楼厉泽闭上眼,感觉她微凉的手指带来一阵舒畅,心里感叹小丫头平时一副大大咧咧的样子,其实也有如此细心体贴的时候。不禁握住她的纤腕,拉到嘴边,在手背上轻轻吻了吻。
白微一下脸红了,却又舍不得抽回手,只得任他抓着。这时,忽听外面碧痕说道:“少爷、少夫人,刑部的人来了。”
“让他们进来吧。”楼厉泽淡淡地说道。
两个捕快模样的人走进了书房,向两人行礼后,其中一个高个子的捕快说道:“卑职二人奉命送来两名死者的身份资料。”
见楼厉泽点头示意后,另一个较矮的捕快将一张纸放到了书桌上,高个子捕快继续说道:“据卑职们调查,将军和夫人昨晚发现的那名死者名叫孙俞,现年二十五岁,长安人氏,在长安城里经营一间字画店。据街坊邻居说,他为人还算和善,并不曾见他和什么人结怨,至于生意上的一些矛盾,也还不至于要杀他解恨。而第一名死者名叫赵尘,是一名太学生,被人发现死于城外一间荒废的山神庙。现年二十二岁,杭州人氏,只身在长安求学,家里只有一个老母,侍郎大人已经派人去接她母亲来认尸。这个赵尘在太学里素有才名,与同窗也相处融洽,实在找不出有什么人要杀他。”
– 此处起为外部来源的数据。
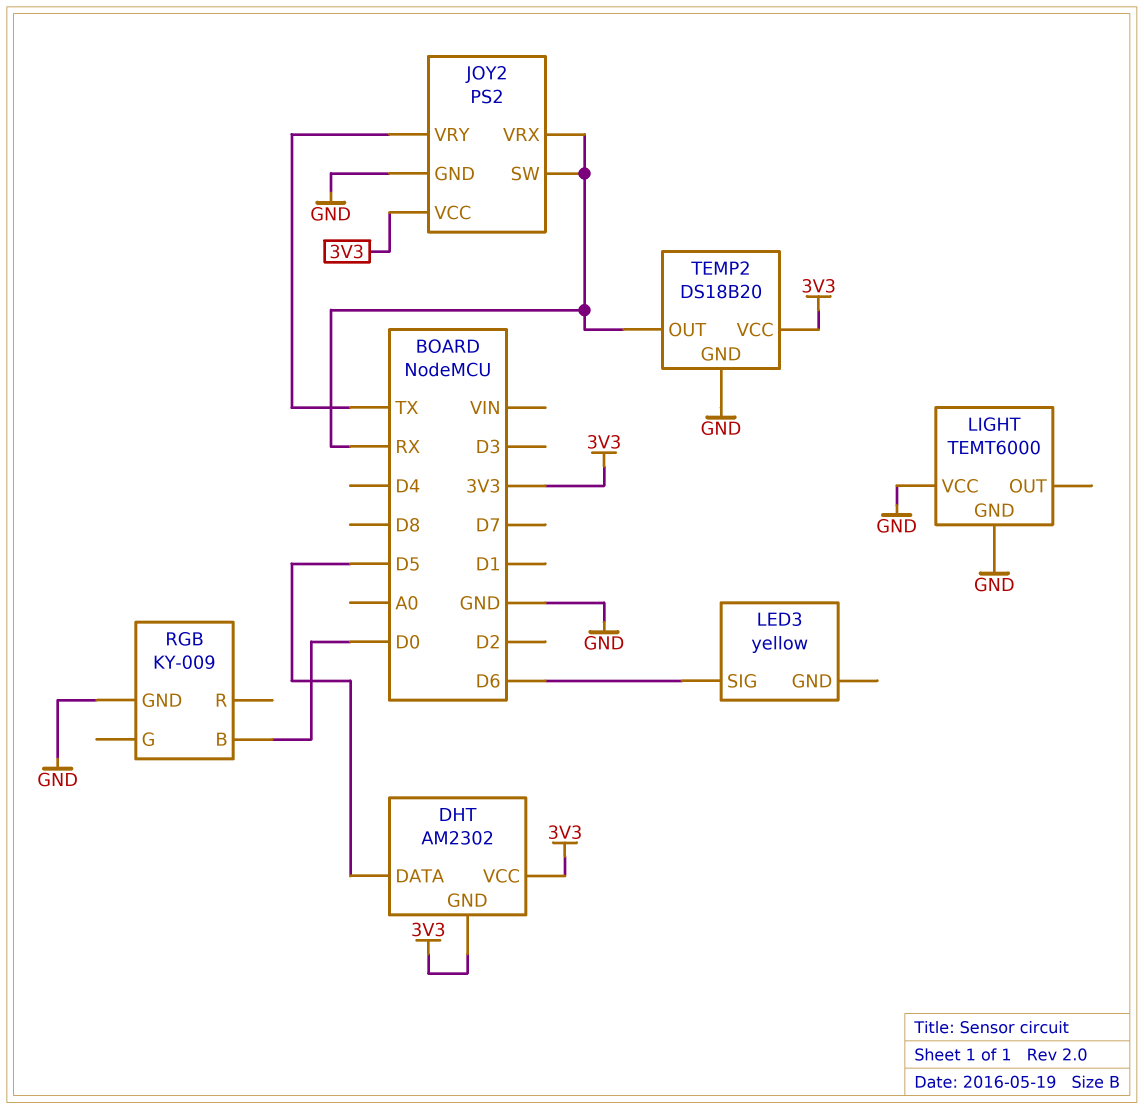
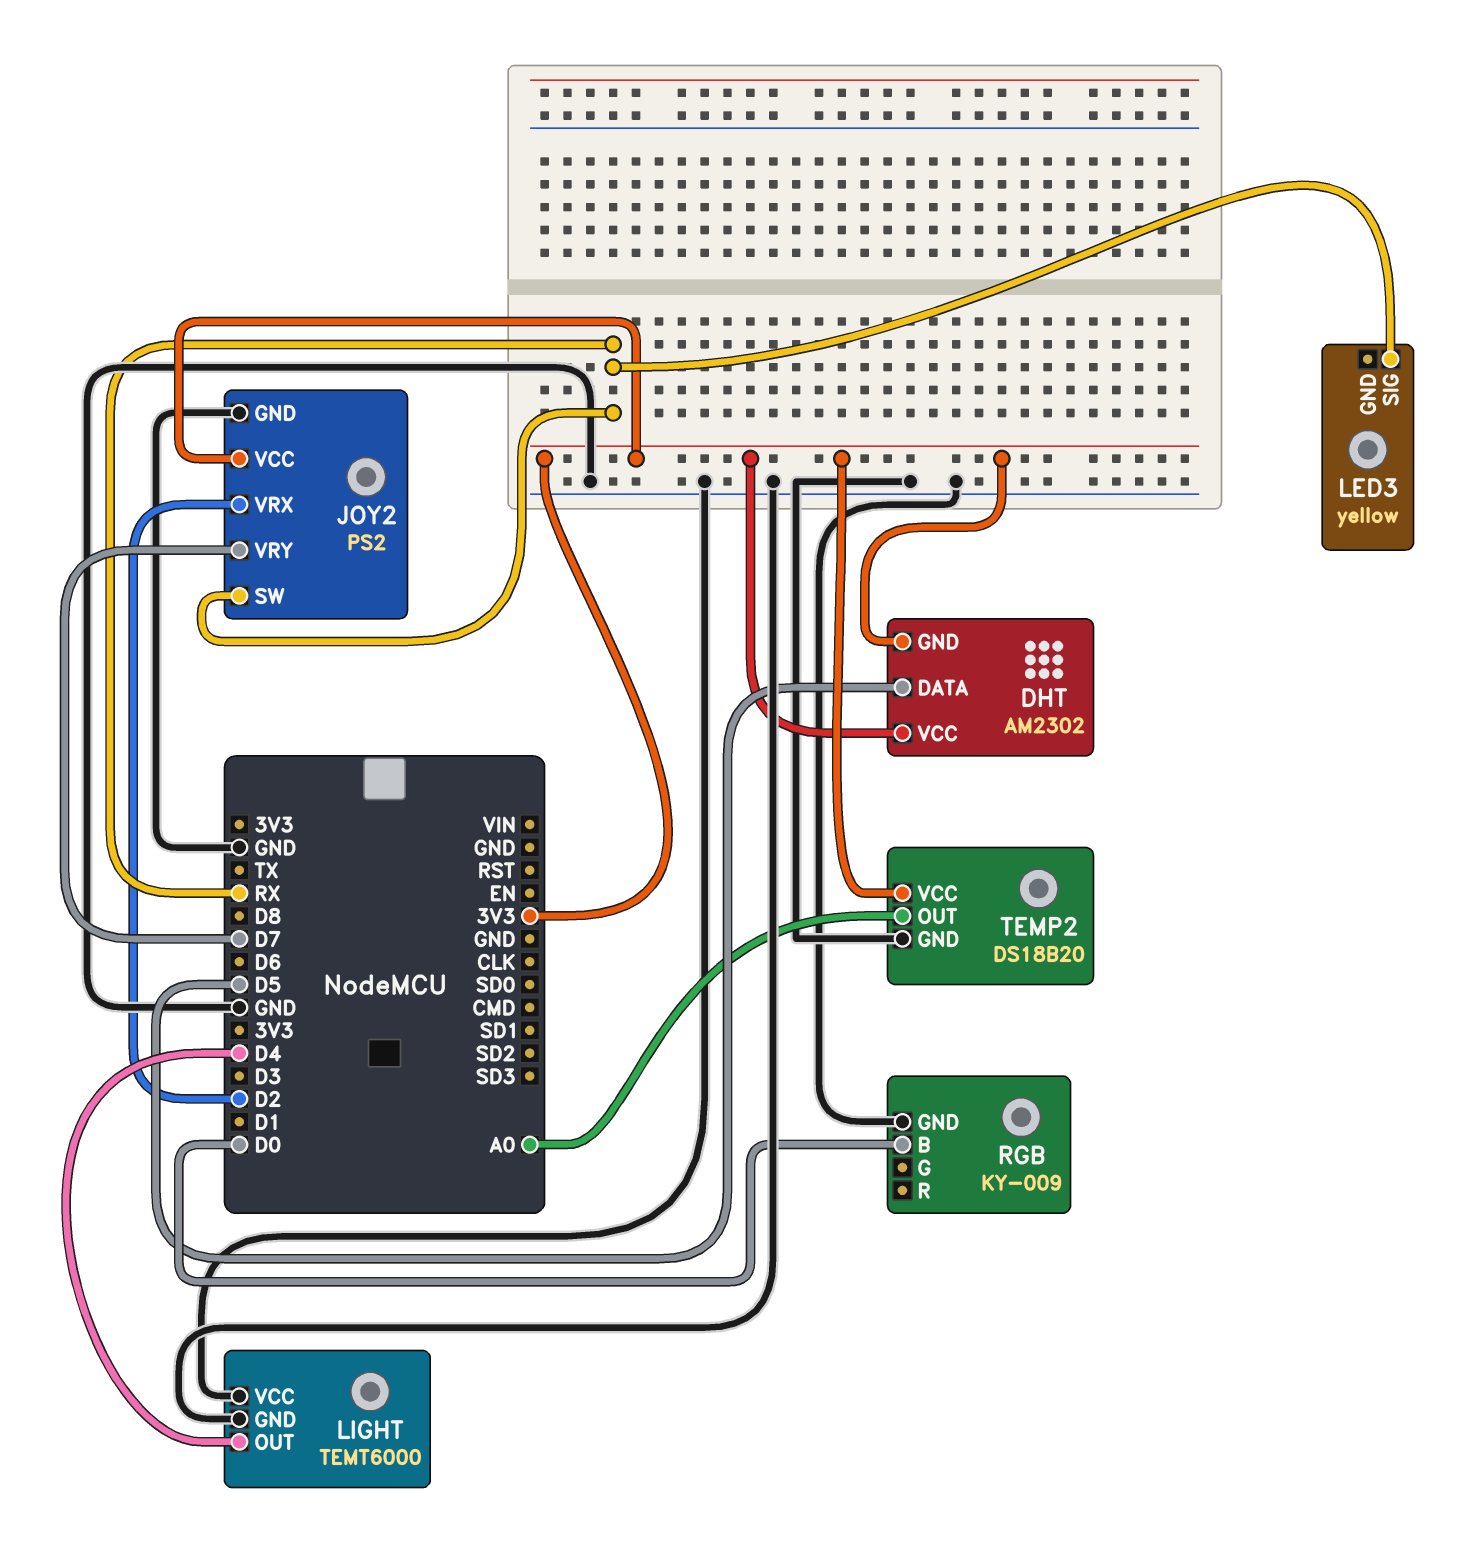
JOY2 pin VRX: RX -> D2
JOY2 pin VRY: TX -> D7
LED3 pin SIG: D6 -> RX
LIGHT pin OUT: none -> D4
TEMP2 pin OUT: RX -> A0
不会吧,一个是商人,一个是学生,似乎没什么交集,而且祖籍不同,也就不可能是同乡,看来两人好像没什么共通点啊,难道自己猜错了?
“那他们二人彼此认识吗?”白微还是不服输,继续做“垂死挣扎”。
“卑职问过孙俞的家人,他的妻子说没听她丈夫说起有叫赵尘的朋友,但是她也说了她平日并不过问丈夫的生意,所以也不敢断定两人有无生意往来。”高个子捕快恭声说道。
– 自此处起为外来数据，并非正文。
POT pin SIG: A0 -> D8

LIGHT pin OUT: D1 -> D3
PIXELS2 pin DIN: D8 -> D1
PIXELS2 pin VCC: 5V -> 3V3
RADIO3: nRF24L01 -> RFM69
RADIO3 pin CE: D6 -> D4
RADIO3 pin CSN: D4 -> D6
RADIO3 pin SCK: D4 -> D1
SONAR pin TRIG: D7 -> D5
“等等,你说生意?”白微突然灵光一闪,兴奋地说道,“刚才你说那赵尘素有才子之名,既然是才子,那应该琴棋书画样样精通咯,而孙俞又是做字画生意的,你们说赵尘会不会在孙俞的店里买过字画呢?”
听完她的话,楼厉泽轻轻点了点头,若有所思地看着桌上记载了两人生平信息的白纸,然后抬头对两个捕快说道:“去跟孙俞的妻子说让她把店里最近一年的账簿找出来。”
“是,卑职这就去办。”捕快们领命离开。